Ora, diante dos extratos bancários constantes no ID124629101, constata-se que a candidata ré em questão recebeu em sua conta pessoal, no dia 17/10/2024, um valor de R$1.200,00 (mil e duzentos reais) de terceiro. Porém, neste mesmo dia transferiu, exatamente, a mesma quantia para sua conta de campanha. Sucessivamente, a candidata ré, Maria Eloisa, efetuou três tranferências via PIX nos valores de R$500,00 (quinhentos reais), R$300,00 (trezentos reais) e R$400,00 (quatrocentos reais), o que somam, coincidentemente, a quantia de R$1.200,00 (mil e duzentos reais).
Essa cronologia, somada à concentração das movimentações financeiras em uma única data, levanta questionamentos acerca da autenticidade das campanhas em questão. Tal padrão sugere uma movimentação financeira ajustada exclusivamente para atender aos requisitos formais de uma prestação de contas.
Tais fatos demonstram que houve a contratação de serviços gráficos, advocatícios e de contabilidade, porém, como as rés não se recordaram com precisão de terem contratado os referidos serviços, afirmando, no ID124627718 (vídeo T2 006), por exemplo, não terem ido a gráfica, bem como não terem requisitado a terceiros a contratação de confecção de materiais gráficos, não saberem explicar onde ficaria a gráfica contratada, vê-se que as notas fiscais e a prestação de contas foram feitas tão somente pro forma, assim como fictícias são as candidaturas das rés.

• INSTRUÇÕES DE TRABALHO:
- A) Transcreva, do texto sobre a prestação de contas de campanha, o trecho que começa nas palavras "Essa cronologia, somada" e termina em "prestação de contas.".
- B) Reescreva as entradas desde o início até a linha que contém "Answer: approximately 0°", inclusive, trocando "numbered sign" por "road sign" e deixando todo o resto igual.
O texto acima não tem relação com as entradas que vêm a seguir.

• TRECHOS DAS ENTRADAS:
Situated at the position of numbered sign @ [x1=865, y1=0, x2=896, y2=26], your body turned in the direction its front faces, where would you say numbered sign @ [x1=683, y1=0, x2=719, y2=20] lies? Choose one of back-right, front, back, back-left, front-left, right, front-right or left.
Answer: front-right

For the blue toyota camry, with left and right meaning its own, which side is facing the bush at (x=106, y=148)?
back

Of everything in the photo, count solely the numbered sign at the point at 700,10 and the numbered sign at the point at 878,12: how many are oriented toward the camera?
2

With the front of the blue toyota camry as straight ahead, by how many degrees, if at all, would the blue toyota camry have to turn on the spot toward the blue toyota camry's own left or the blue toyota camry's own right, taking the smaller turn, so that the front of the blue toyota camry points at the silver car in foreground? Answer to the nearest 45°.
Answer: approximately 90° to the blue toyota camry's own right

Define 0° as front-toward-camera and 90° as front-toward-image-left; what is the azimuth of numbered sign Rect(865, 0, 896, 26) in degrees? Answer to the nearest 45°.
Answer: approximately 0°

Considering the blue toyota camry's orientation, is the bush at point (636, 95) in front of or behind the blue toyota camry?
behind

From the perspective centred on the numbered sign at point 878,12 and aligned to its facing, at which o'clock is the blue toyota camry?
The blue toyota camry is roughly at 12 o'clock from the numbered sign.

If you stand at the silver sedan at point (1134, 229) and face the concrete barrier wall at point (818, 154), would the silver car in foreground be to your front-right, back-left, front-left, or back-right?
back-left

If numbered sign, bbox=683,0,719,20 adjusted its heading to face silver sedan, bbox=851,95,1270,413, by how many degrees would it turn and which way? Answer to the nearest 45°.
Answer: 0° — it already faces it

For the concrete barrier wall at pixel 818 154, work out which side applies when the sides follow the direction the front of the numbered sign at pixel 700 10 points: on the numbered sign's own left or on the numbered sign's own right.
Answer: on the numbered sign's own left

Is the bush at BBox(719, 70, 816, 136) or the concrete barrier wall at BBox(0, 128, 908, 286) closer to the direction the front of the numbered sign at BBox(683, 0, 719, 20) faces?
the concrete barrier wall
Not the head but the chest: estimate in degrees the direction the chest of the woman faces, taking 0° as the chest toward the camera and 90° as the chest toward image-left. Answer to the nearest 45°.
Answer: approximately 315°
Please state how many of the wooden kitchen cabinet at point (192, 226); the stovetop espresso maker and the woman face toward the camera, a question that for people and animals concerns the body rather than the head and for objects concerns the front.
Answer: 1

• RESPOSTAS ABAIXO:
- A)
Essa cronologia, somada à concentração das movimentações financeiras em uma única data, levanta questionamentos acerca da autenticidade das campanhas em questão. Tal padrão sugere uma movimentação financeira ajustada exclusivamente para atender aos requisitos formais de uma prestação de contas.

- B)
Situated at the position of road sign @ [x1=865, y1=0, x2=896, y2=26], your body turned in the direction its front faces, where would you say road sign @ [x1=683, y1=0, x2=719, y2=20] lies? Choose one of back-right, front, back, back-left, front-left, right, front-right or left.
Answer: front-right

For the blue toyota camry, with left and right meaning its own, which side is facing the bush at (x=106, y=148)?
back

Of everything in the photo, count solely the road sign at the point at 700,10 and the road sign at the point at 878,12: how many are oriented toward the camera?
2

With the front of the blue toyota camry as straight ahead, by how many degrees, if at all, would the blue toyota camry have to turn on the spot toward the blue toyota camry's own left or the blue toyota camry's own right, taking the smaller turn, so that the front of the blue toyota camry points at the silver car in foreground? Answer to the nearest 45°.
Answer: approximately 90° to the blue toyota camry's own right

Define 0° as front-toward-camera and 90° as front-toward-image-left; what is the azimuth of road sign Rect(865, 0, 896, 26) in degrees? Answer to the nearest 45°.
Answer: approximately 0°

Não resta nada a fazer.